Assigned task: Among the records that follow, find the line with "(at 137.16 95.25 180)" and the line with "(at 128.27 92.71 0)". Set down those lines and all lines between them exactly, without adding anything.

Records for the exercise:
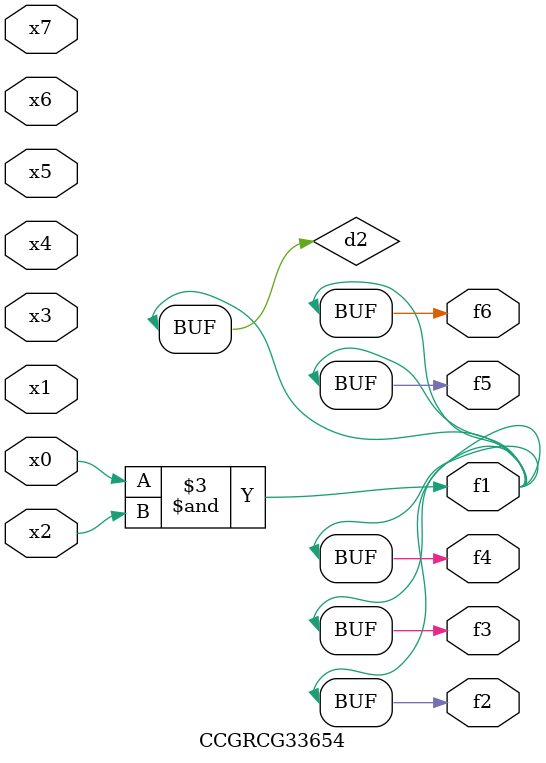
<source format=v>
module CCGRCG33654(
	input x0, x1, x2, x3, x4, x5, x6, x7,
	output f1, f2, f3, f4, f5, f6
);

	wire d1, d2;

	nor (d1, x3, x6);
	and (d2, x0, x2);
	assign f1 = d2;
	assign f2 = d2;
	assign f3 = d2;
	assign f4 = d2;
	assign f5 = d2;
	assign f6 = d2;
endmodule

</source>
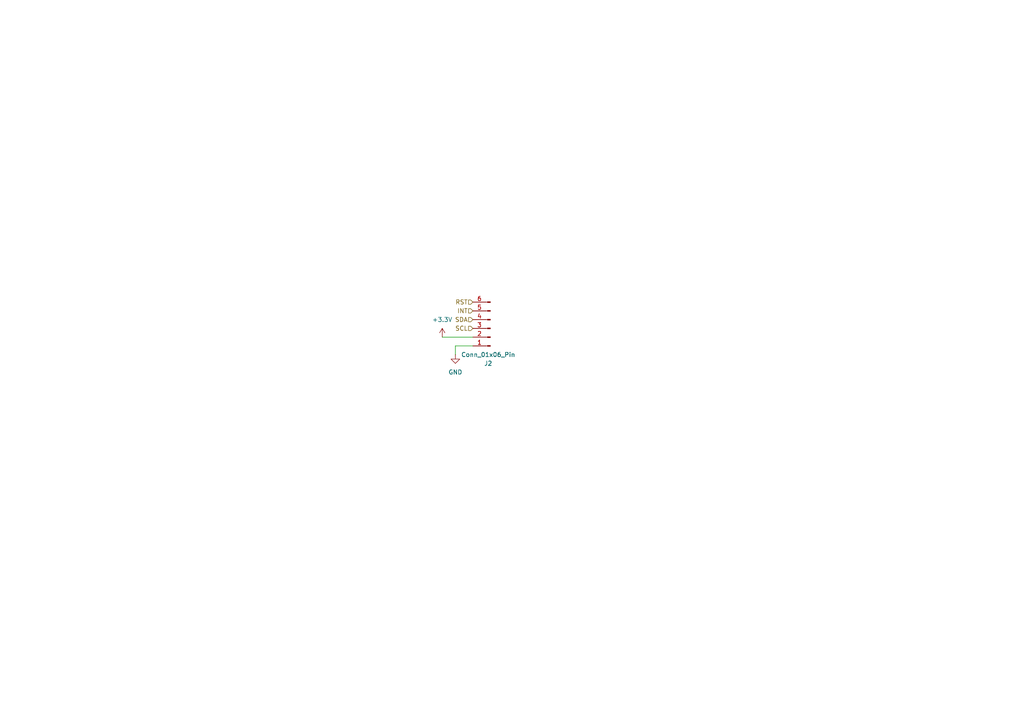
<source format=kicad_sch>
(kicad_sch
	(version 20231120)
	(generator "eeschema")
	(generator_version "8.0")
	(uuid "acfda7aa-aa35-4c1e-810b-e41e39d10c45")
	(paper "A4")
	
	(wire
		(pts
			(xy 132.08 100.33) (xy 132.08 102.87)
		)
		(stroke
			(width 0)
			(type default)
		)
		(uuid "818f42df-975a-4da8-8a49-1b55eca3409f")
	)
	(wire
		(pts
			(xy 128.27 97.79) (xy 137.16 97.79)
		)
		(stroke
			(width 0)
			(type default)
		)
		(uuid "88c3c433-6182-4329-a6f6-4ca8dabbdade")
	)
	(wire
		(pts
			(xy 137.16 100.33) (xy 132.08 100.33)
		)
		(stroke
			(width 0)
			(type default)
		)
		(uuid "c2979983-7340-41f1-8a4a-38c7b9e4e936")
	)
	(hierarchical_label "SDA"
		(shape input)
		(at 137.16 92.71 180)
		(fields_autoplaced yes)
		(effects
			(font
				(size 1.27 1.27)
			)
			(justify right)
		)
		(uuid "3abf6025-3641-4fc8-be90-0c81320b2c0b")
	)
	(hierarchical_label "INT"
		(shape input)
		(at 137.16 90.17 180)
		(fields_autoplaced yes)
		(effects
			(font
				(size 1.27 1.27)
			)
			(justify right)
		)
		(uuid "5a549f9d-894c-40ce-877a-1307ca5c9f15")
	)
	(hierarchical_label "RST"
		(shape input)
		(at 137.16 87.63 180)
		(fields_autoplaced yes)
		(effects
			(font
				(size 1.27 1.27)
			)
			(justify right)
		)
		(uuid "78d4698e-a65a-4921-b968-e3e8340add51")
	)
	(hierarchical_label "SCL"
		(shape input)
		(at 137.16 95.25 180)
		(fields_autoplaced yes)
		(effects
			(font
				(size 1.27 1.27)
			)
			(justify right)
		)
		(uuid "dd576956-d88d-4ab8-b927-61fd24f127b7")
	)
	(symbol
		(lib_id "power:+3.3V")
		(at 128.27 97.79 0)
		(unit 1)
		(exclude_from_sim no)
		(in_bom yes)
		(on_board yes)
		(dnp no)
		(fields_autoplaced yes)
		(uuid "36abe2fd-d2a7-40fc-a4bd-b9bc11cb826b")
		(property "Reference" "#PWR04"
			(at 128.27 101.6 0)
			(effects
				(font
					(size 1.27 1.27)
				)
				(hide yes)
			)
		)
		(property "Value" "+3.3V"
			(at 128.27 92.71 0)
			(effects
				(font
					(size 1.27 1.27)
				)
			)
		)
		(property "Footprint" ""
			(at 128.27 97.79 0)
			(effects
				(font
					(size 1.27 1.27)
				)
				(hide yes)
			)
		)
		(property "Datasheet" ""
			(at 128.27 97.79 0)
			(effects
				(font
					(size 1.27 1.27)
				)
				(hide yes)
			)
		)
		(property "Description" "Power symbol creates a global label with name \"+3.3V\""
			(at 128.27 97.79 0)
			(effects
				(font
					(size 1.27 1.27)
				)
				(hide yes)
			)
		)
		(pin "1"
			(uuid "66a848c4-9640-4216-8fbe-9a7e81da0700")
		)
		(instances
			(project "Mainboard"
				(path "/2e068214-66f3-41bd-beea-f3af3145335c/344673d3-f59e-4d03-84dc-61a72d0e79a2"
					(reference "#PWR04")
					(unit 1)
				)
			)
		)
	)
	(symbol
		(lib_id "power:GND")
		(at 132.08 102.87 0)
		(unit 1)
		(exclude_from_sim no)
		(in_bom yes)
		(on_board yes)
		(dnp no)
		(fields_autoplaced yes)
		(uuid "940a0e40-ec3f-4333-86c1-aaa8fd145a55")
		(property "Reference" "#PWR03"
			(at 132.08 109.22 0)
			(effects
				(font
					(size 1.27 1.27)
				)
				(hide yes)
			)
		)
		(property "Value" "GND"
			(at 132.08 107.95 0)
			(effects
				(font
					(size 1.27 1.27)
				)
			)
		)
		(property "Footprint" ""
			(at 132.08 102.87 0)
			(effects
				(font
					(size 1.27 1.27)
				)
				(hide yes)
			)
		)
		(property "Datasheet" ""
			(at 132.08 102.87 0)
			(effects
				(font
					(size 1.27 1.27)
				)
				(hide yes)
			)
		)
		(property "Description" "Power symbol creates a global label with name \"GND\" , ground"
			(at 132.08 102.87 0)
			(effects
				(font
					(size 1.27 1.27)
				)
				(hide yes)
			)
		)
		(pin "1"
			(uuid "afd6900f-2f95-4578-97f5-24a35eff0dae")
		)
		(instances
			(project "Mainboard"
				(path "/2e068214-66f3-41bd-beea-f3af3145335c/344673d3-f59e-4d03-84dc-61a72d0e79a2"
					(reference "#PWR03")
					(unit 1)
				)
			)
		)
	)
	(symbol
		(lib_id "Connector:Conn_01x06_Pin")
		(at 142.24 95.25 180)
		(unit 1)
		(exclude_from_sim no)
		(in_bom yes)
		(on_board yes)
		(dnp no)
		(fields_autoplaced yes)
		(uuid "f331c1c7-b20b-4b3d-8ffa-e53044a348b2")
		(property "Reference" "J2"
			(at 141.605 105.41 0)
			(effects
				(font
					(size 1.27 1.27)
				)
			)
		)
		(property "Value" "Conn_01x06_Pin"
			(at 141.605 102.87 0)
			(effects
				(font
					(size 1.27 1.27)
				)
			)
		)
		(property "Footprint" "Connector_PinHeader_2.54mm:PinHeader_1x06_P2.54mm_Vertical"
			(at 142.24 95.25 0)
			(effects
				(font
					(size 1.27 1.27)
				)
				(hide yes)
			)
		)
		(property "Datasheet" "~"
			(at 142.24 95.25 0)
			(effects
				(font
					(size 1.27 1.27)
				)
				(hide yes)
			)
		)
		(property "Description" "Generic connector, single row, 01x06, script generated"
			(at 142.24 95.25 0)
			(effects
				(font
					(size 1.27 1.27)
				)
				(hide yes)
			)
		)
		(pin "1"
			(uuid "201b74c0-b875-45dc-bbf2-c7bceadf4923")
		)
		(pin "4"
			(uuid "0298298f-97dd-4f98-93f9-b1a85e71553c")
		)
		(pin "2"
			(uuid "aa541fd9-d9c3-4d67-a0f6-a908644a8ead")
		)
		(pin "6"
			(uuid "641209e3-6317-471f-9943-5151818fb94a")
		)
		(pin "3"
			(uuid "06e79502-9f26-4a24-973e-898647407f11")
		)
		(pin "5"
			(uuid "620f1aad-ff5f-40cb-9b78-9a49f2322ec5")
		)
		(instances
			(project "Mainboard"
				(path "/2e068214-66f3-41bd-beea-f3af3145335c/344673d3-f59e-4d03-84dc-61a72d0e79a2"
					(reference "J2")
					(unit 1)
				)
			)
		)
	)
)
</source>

* * *

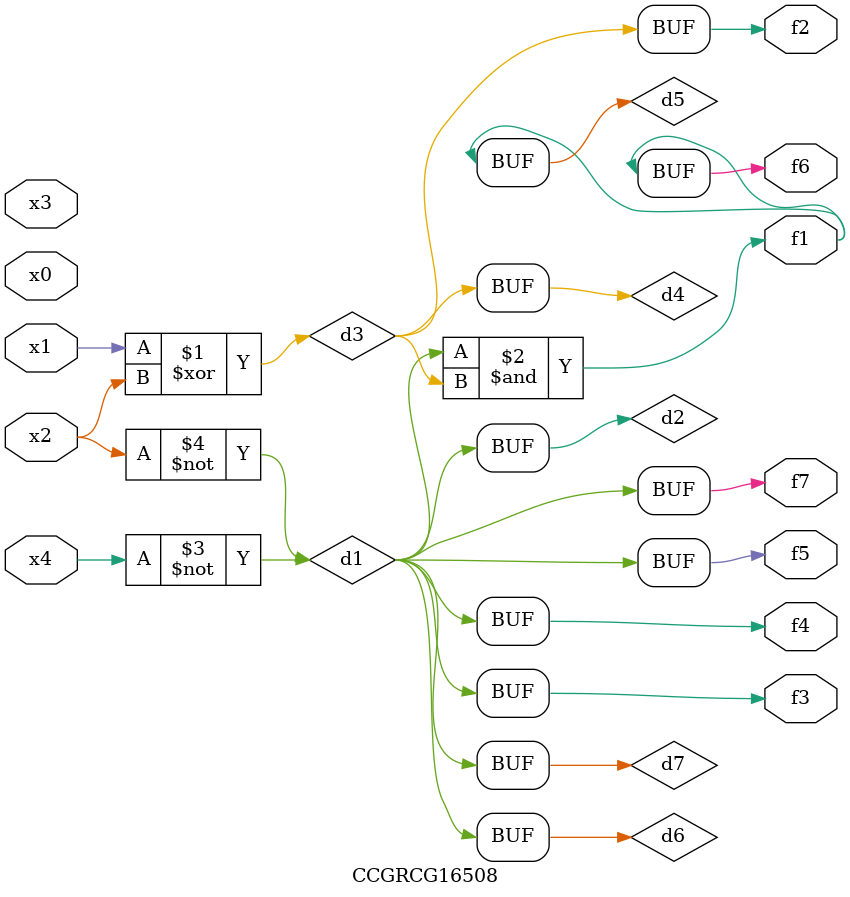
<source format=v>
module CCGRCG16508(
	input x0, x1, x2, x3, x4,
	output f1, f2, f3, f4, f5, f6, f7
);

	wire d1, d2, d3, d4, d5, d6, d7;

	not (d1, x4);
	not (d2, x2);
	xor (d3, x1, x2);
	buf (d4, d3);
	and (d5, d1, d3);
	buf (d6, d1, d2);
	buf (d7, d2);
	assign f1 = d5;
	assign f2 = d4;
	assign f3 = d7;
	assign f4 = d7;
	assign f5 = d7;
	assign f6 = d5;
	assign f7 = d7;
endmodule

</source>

Problem solution:
		(at 137.16 95.25 180)
		(fields_autoplaced yes)
		(effects
			(font
				(size 1.27 1.27)
			)
			(justify right)
		)
		(uuid "dd576956-d88d-4ab8-b927-61fd24f127b7")
	)
	(symbol
		(lib_id "power:+3.3V")
		(at 128.27 97.79 0)
		(unit 1)
		(exclude_from_sim no)
		(in_bom yes)
		(on_board yes)
		(dnp no)
		(fields_autoplaced yes)
		(uuid "36abe2fd-d2a7-40fc-a4bd-b9bc11cb826b")
		(property "Reference" "#PWR04"
			(at 128.27 101.6 0)
			(effects
				(font
					(size 1.27 1.27)
				)
				(hide yes)
			)
		)
		(property "Value" "+3.3V"
			(at 128.27 92.71 0)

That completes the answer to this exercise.